This invention relates to ultra hard or hard composite materials, and to methods of making them.
Ultra hard composite materials, typically in the form of abrasive compacts, are used extensively in cutting, milling, grinding, drilling and other abrasive operations. They generally contain ultra hard abrasive particles dispersed in a second phase matrix. The matrix may be metallic or ceramic or a cermet. The ultra hard or hard abrasive particles may be diamond, cubic boron nitride (cBN), silicon carbide or silicon nitride and the like. These particles may be bonded to each other during the high pressure and high temperature compact manufacturing process generally used, forming a polycrystalline mass, or may be bonded via the matrix of second phase material(s) to form a polycrystalline mass. Such bodies are generally known as polycrystalline diamond (PCD), or polycrystalline cubic boron nitride (PCBN), where they contain diamond or cBN as the ultra hard particles, respectively.

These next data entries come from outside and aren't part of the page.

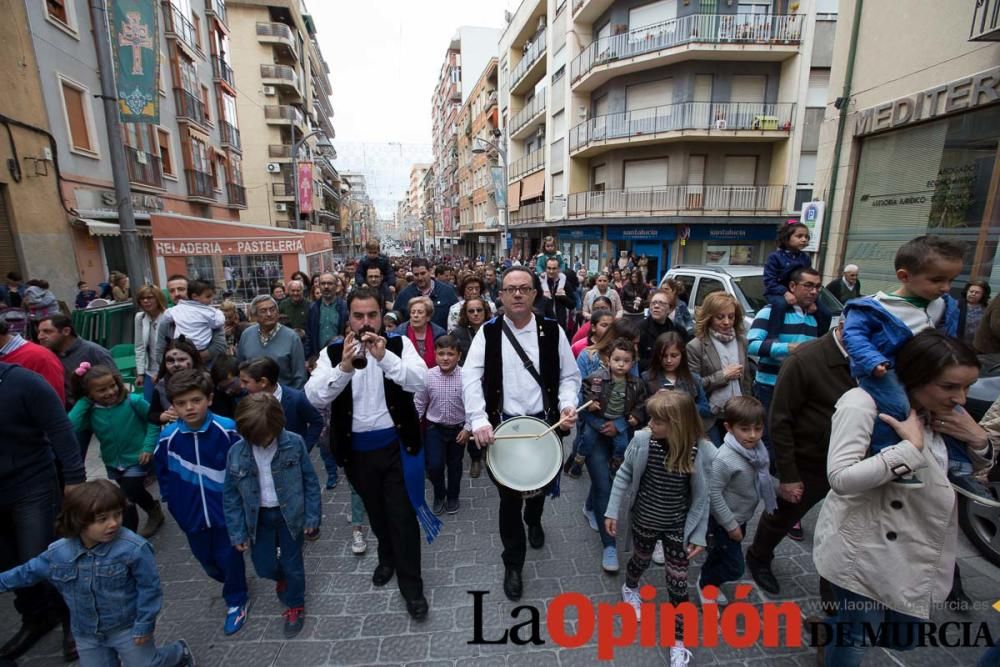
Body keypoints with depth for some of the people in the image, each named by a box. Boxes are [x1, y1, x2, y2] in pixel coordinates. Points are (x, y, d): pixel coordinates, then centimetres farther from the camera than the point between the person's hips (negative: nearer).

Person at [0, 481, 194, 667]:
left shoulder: (133, 548, -31)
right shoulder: (58, 553, -14)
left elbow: (149, 587, -21)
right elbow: (29, 572, 10)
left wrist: (144, 625, -16)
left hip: (127, 626, -5)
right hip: (87, 633, 5)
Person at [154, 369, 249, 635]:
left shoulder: (227, 430, -22)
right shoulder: (168, 436, -14)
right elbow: (163, 473, 4)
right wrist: (172, 502, 7)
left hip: (227, 511, -3)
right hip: (191, 514, 3)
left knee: (229, 557, 12)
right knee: (205, 559, 22)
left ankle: (236, 601, 39)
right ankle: (231, 583, 52)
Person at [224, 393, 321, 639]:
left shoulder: (294, 443, -20)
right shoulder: (236, 452, -14)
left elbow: (310, 481, -10)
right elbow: (230, 495, -2)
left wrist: (312, 516, -6)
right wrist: (237, 532, -1)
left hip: (290, 513, -2)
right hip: (258, 516, 2)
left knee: (292, 564, 8)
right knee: (264, 566, 11)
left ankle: (295, 606, 36)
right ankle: (282, 577, 48)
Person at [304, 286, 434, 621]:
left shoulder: (399, 344, -7)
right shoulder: (332, 352, -4)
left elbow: (419, 380, -21)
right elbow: (314, 397, -16)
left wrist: (384, 356, -35)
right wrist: (344, 367, -32)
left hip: (396, 445, -2)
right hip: (357, 449, 3)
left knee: (403, 514, 4)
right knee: (376, 511, 23)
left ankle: (411, 585, 24)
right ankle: (387, 556, 50)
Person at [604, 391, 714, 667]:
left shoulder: (703, 452, -24)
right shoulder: (642, 440, -23)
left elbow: (702, 497, -10)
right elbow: (624, 476, -8)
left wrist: (699, 535, -5)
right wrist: (612, 511, -4)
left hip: (678, 527, -1)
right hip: (644, 520, 1)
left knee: (677, 582, 10)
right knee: (641, 560, 27)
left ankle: (678, 640, 34)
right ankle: (630, 588, 60)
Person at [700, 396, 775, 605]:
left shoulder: (758, 448, -10)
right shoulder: (725, 459, -34)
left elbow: (763, 477, 10)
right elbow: (714, 493, -27)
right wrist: (730, 524, -19)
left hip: (741, 517, 7)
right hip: (726, 520, -7)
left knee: (721, 552, 26)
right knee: (734, 568, 3)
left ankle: (707, 579, 51)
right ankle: (706, 584, 30)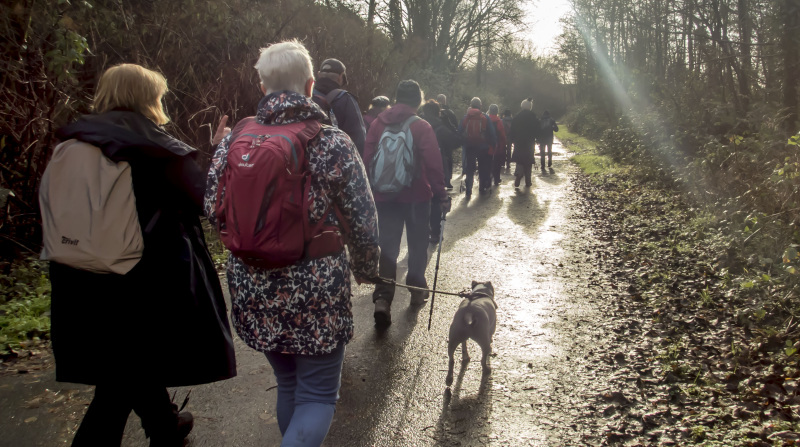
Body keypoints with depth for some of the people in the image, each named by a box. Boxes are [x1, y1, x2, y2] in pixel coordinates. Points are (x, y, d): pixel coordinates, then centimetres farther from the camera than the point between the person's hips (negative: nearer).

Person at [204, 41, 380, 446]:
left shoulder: (234, 142, -2)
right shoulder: (333, 144, -11)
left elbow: (213, 211, 3)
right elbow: (362, 218, -7)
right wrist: (365, 268, 10)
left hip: (255, 288, 4)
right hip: (317, 290, -4)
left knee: (287, 384, 24)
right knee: (317, 396, 8)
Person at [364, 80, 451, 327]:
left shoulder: (378, 124, -1)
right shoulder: (422, 127, -9)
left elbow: (367, 159, 2)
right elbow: (433, 165, -14)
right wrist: (441, 195, -8)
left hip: (385, 196, 2)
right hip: (416, 196, -2)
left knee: (388, 246, 4)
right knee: (418, 243, 16)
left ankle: (383, 298, -10)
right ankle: (417, 289, 26)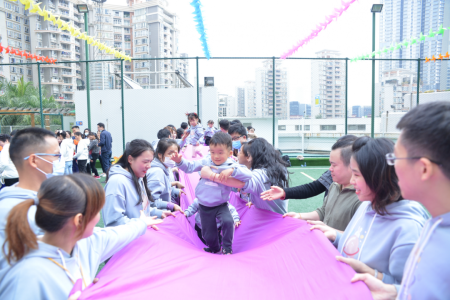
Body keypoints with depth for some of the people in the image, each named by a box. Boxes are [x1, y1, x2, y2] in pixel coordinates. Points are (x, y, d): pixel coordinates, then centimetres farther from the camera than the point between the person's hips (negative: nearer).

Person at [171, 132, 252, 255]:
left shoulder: (231, 166, -13)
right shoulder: (206, 162, -3)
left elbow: (248, 174, -27)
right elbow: (189, 167, 6)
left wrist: (232, 170, -41)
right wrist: (179, 161, -12)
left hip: (221, 205, -3)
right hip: (204, 206, 3)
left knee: (228, 221, -29)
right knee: (208, 234, 13)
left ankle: (227, 248, -1)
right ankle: (214, 249, 47)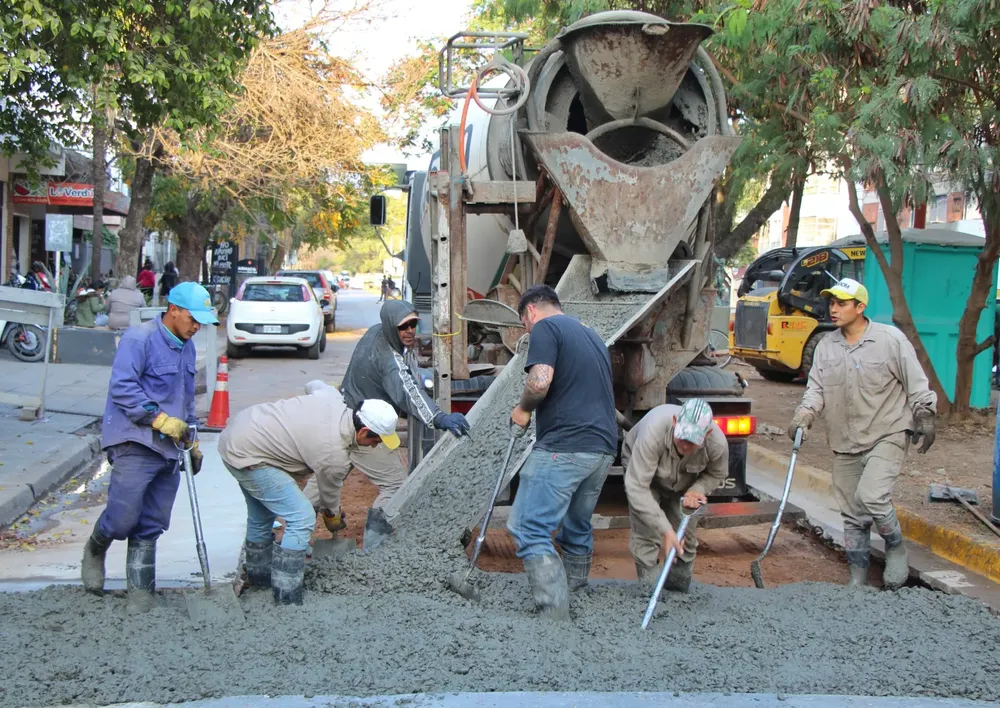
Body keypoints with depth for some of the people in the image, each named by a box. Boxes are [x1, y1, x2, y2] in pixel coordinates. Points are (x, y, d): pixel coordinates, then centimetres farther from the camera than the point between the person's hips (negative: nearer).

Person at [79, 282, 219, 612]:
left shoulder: (186, 347, 17)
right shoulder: (139, 339, -9)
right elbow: (122, 387, -17)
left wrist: (192, 441, 24)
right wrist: (159, 418, -19)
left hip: (168, 449, 8)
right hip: (135, 445, -7)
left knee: (151, 527, 7)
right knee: (124, 517, -9)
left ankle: (141, 590, 14)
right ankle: (95, 551, 23)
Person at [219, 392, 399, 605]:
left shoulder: (335, 401, -5)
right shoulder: (335, 455, -22)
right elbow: (330, 493, -2)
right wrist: (334, 518, 21)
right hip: (246, 456, -10)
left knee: (261, 515, 28)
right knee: (302, 518, -12)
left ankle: (258, 575, 47)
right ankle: (286, 598, -9)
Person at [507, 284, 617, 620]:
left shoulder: (546, 328, -3)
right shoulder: (592, 335, 24)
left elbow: (540, 381, -18)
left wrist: (523, 409, 0)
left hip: (563, 447, -9)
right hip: (603, 448, 9)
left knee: (529, 530, -12)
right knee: (577, 527, 19)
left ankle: (555, 612, -22)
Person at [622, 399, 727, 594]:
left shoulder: (717, 444, -33)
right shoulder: (654, 431, -46)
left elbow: (717, 474, -7)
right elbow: (636, 486, -44)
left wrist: (696, 490, -28)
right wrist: (665, 530, -46)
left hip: (683, 483, 3)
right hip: (640, 463, -3)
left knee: (685, 536, -1)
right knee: (645, 534, -17)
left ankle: (679, 594, 19)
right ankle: (650, 591, -8)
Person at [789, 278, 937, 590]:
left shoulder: (891, 338, -7)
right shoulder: (826, 346, 5)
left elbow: (916, 382, -1)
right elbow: (816, 388, 4)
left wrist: (924, 416, -4)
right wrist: (804, 415, -12)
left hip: (887, 435, -5)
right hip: (844, 441, 5)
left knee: (871, 497, -22)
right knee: (852, 513, 8)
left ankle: (896, 549, 6)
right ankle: (858, 578, 20)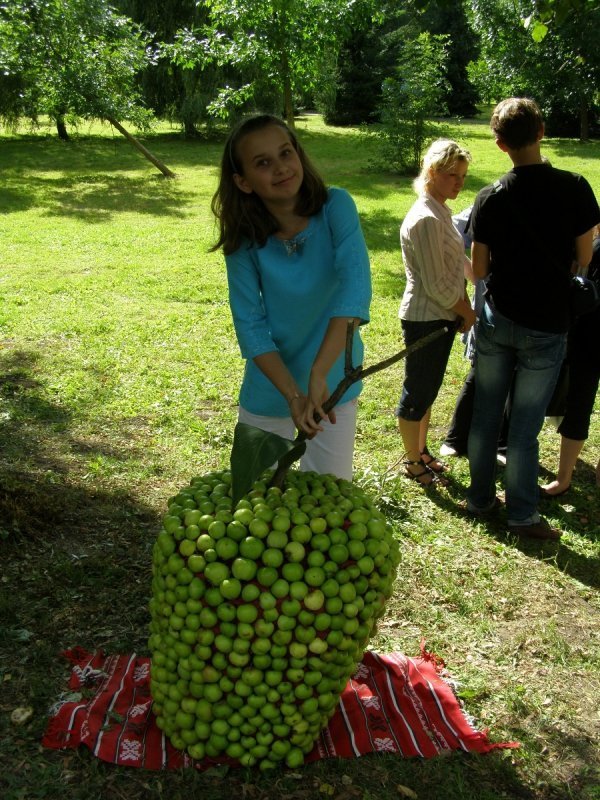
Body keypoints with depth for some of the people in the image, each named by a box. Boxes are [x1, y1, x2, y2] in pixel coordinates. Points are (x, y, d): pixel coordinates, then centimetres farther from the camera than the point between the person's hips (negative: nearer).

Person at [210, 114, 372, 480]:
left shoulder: (335, 207, -17)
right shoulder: (244, 242, -13)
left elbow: (355, 286, -29)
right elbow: (251, 327, -12)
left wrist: (319, 373, -37)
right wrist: (293, 395, -24)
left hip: (335, 381, -1)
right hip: (270, 387, 1)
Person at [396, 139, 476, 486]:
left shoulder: (442, 211, 8)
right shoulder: (425, 219, -22)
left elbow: (458, 262, 16)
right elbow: (437, 285, -22)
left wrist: (465, 308, 6)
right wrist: (467, 313, -8)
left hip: (444, 316, 9)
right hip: (425, 319, -9)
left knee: (429, 388, 20)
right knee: (418, 392, 6)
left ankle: (422, 449, 36)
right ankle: (413, 461, 22)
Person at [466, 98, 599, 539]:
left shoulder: (490, 197, -6)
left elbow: (479, 269, -3)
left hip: (497, 319, 2)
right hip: (546, 326, -2)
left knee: (486, 415, 15)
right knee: (525, 426, 6)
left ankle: (481, 497, 28)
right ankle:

PCT application WO2006/032984 discloses a method of manufacturing a polycrystalline abrasive element, which includes the steps of providing a plurality of ultra hard abrasive particles having vitreophilic surfaces, coating the ultra hard abrasive particles with a matrix precursor material, treating the coated ultra hard abrasive particles to render them suitable for sintering, preferably to convert the matrix precursor material to an oxide, nitride, carbide, oxynitride, oxycarbide, or carbonitride of the matrix precursor material, or an elemental form of the matrix precursor material, or combinations thereof, and consolidating and sintering the coated ultra hard abrasive particles at a pressure and temperature at which they are crystallographically or thermodynamically stable. In this way ultra hard polycrystalline composite materials are made having ultra hard particles homogeneously dispersed in fine, sub-micron and nano grained matrix materials.
The ultra hard abrasive elements typically comprise a mass of ultra hard particulate materials of any size or size distribution smaller than about several hundred microns, down to and including sub-micron and also nano-sizes (particles less than 0.1 microns i.e. 100 nm), which are well dispersed in a continuous matrix made of extremely fine grained oxide ceramics, non-oxide ceramics, cermets or combinations of these classes of materials.
EP 0 698 447 discloses another approach to the generation of ultra hard composite materials, whereby the matrix is generated by the pyrolysis of organometallic polymer precursors, such as pyrolysis of polymerized polysilazanes. This has particular utility for the generation of ultra hard composites derived from diamond and/or cBN where the ceramic matrices are selected from silicon carbide, silicon nitride, silicon carbonitride, silicon dioxide, boron carbide, aluminium nitride, tungsten carbide, titanium nitride, and titanium carbide.